> **Exercise goal**
Each line in the material below, starting at the one that contains "Table 1. The" and ending at the one that contains "TABLE 2 | ADHD", should be repeated exactly; the pictures should not.

> **Provided material**
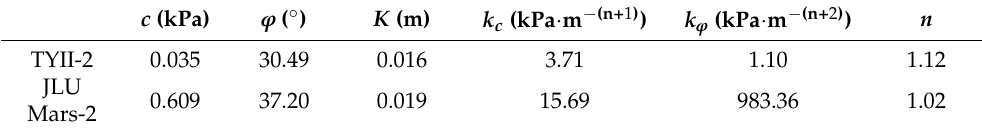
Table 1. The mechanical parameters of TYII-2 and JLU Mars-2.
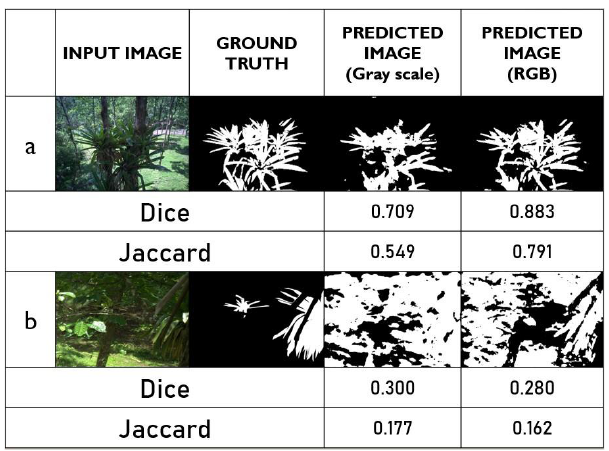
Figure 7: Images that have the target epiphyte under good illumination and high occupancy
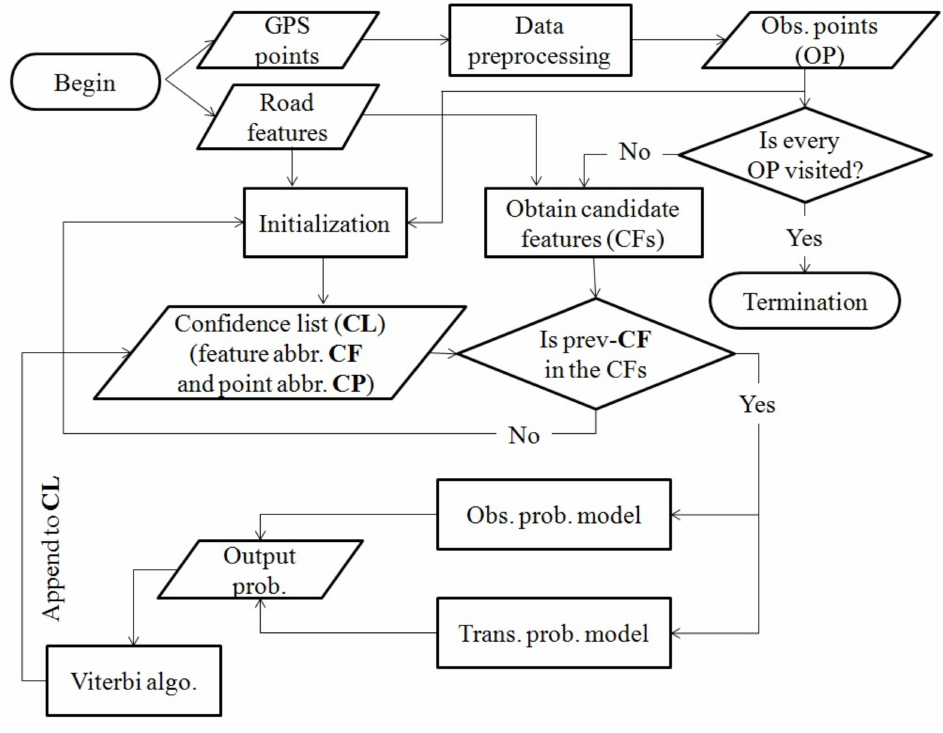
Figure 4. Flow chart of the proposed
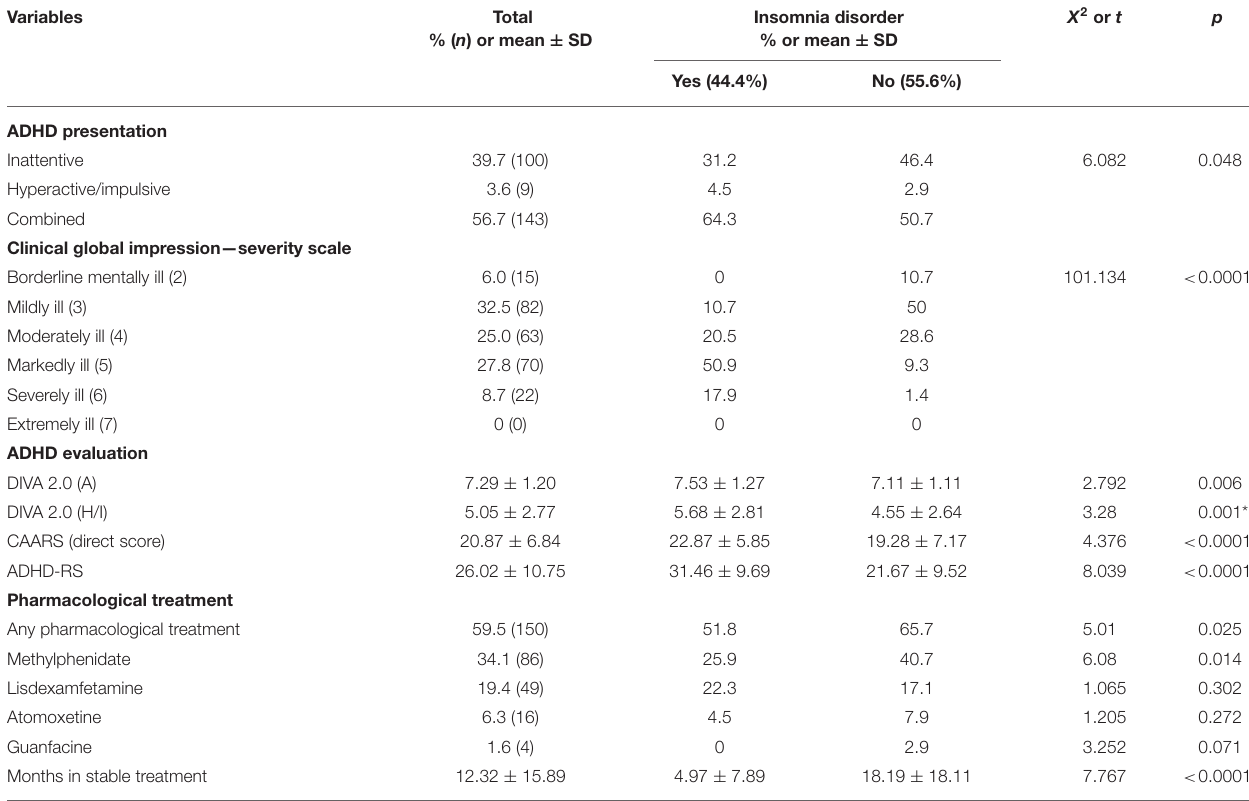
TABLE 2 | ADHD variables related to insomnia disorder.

---

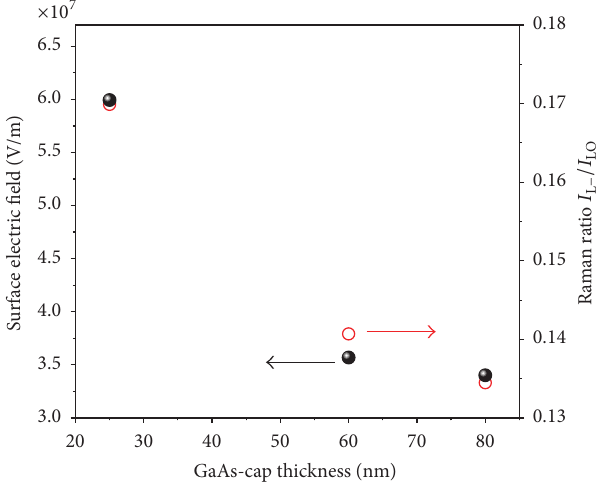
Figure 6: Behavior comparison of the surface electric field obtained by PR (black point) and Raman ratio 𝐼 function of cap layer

> **Result of the task**
Table 1. The mechanical parameters of TYII-2 and JLU Mars-2.
Figure 7: Images that have the target epiphyte under good illumination and high occupancy
Figure 4. Flow chart of the proposed
TABLE 2 | ADHD variables related to insomnia disorder.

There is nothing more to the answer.